WHAT THIS TASK INVOLVES — The reply is a verbatim copy of the listing below with its images dropped.

DATASET SECTION —
= = =

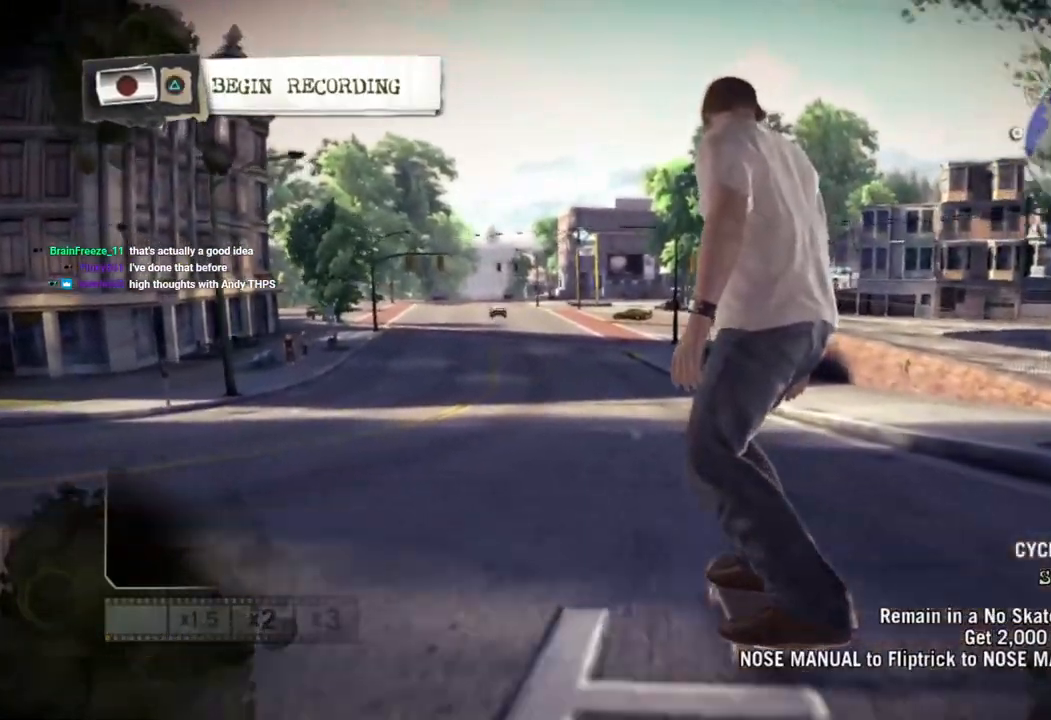
{"buttons": [], "left_stick": "center", "right_stick": "center", "events": [[367, "left_stick", "left"], [467, "left_stick", "center"]]}
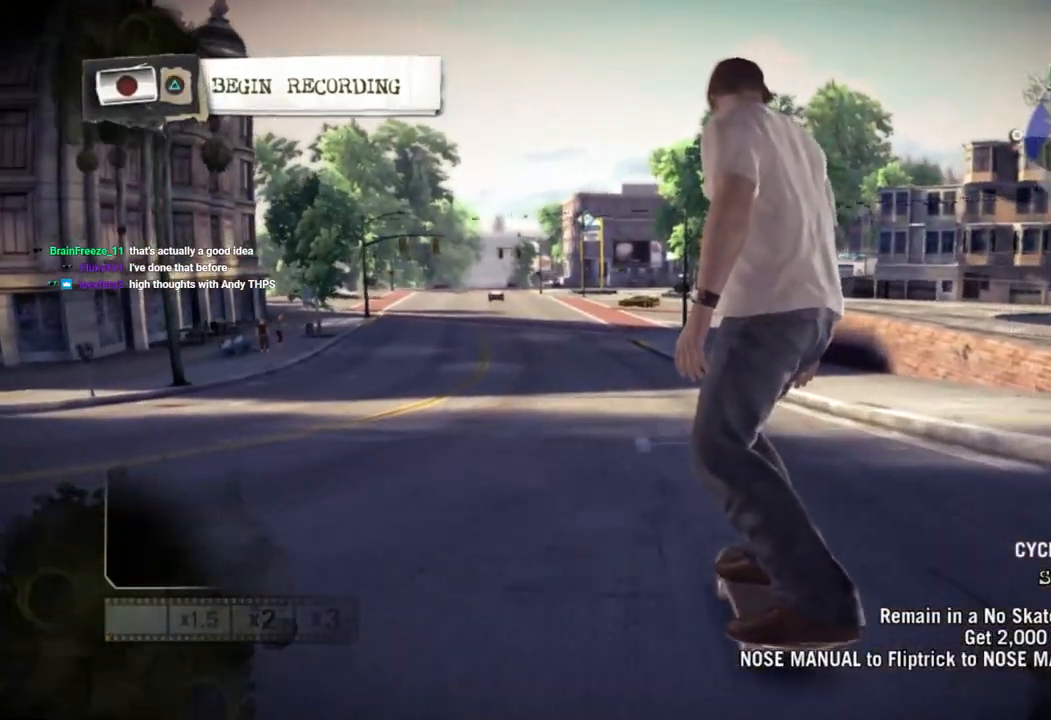
{"buttons": [], "left_stick": "center", "right_stick": "center", "events": []}
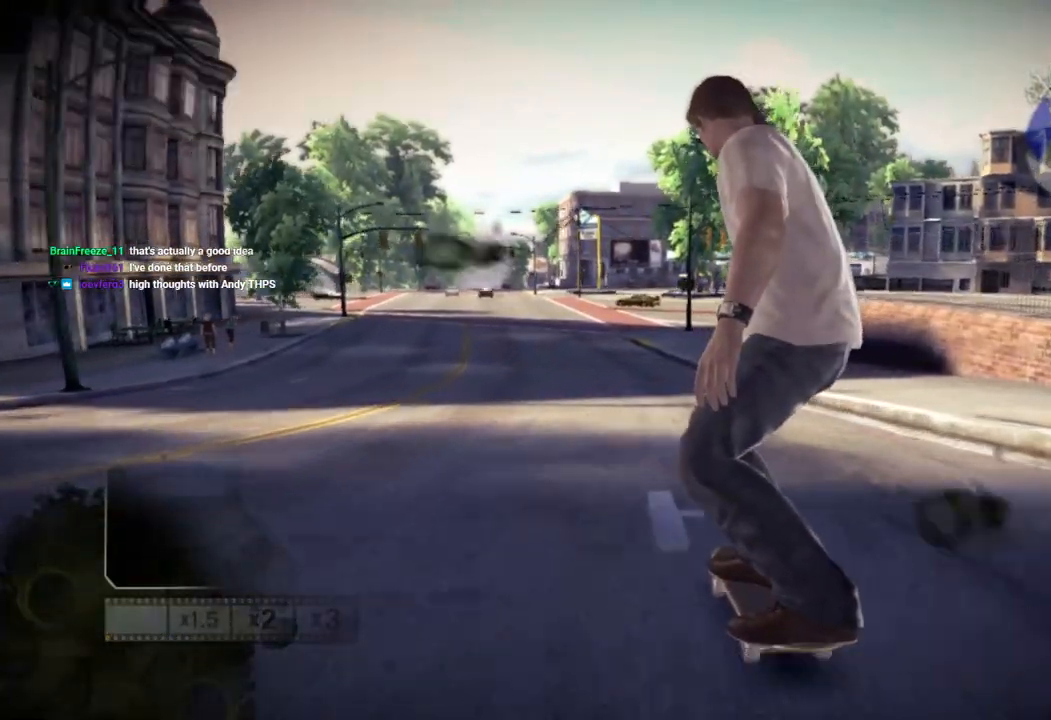
{"buttons": [], "left_stick": "left", "right_stick": "center", "events": [[117, "left_stick", "left"]]}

= = =

SOLVED PROBLEM —
{"buttons": [], "left_stick": "center", "right_stick": "center", "events": [[367, "left_stick", "left"], [467, "left_stick", "center"]]}
{"buttons": [], "left_stick": "center", "right_stick": "center", "events": []}
{"buttons": [], "left_stick": "left", "right_stick": "center", "events": [[117, "left_stick", "left"]]}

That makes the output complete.